------ Document extract

As described below, the optical attachment layer is configured to be transparent while being colored by containing a color additive. A color temperature of the light passing through the optical member, more specifically, the optical attachment layer, will increase. In a display device to which the optical attachment layer is applied, a value of a white balance may be made close to a design value through various methods. For example, a display device according to an embodiment of the present disclosure may adjust the white balance thereof by using a high luminance light emitting diode as a light source. When a luminance needed by the display device is constant, a desired luminance may be obtained with less power consumption by using a high luminance light emitting diode.
FIG. 1 illustrates a configuration of a display device according to an embodiment of the present disclosure; and FIG. 2 is a view for describing the configuration of the display device illustrated in more detail according to an embodiment of the present disclosure.
Referring to FIGS. 1 and 2, a display device 100 includes a display panel 101, an optical member 102, and an optical attachment layer 103 and may be provided with a backlight unit configured by a light source 141 and a light guide plate 104 in order to provide illumination. The light source 141 is positioned at an edge of one side on a rear surface of the display panel 101, but a plurality of light sources may be arranged at a predetermined interval to face a rear side of the display panel 101. In this case, the light guide plate 104 may not be needed.
The display panel 101 may be a flat display panel, such as a Liquid Crystal Display (LCD) panel, a plasma display panel, an Organic Light Emitting Diode (OLED) display panel, and/or any other similar and/or suitable flat display panel type and/or device, and will output a screen.

------------

▶ [Goal of the exercise]
Update the display device passage from "As described below, the" up to and including "light emitting diode.", replacing "optical attachment layer" with "optical bonding layer".

------ Extracted records

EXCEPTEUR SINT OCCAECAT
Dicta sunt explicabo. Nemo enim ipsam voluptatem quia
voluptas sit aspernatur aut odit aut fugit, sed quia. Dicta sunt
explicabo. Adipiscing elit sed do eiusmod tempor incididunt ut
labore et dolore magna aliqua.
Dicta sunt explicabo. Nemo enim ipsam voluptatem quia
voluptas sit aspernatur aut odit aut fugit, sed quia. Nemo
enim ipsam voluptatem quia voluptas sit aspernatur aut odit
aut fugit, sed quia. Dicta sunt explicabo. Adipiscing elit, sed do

------------
------ Extracted records

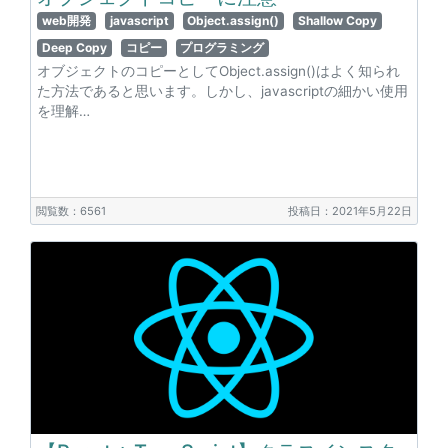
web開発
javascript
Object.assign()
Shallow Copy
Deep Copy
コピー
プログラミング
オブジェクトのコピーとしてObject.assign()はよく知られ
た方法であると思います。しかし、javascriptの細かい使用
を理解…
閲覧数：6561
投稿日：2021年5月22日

------------

▶ [Solution]
As described below, the optical bonding layer is configured to be transparent while being colored by containing a color additive. A color temperature of the light passing through the optical member, more specifically, the optical bonding layer, will increase. In a display device to which the optical bonding layer is applied, a value of a white balance may be made close to a design value through various methods. For example, a display device according to an embodiment of the present disclosure may adjust the white balance thereof by using a high luminance light emitting diode as a light source. When a luminance needed by the display device is constant, a desired luminance may be obtained with less power consumption by using a high luminance light emitting diode.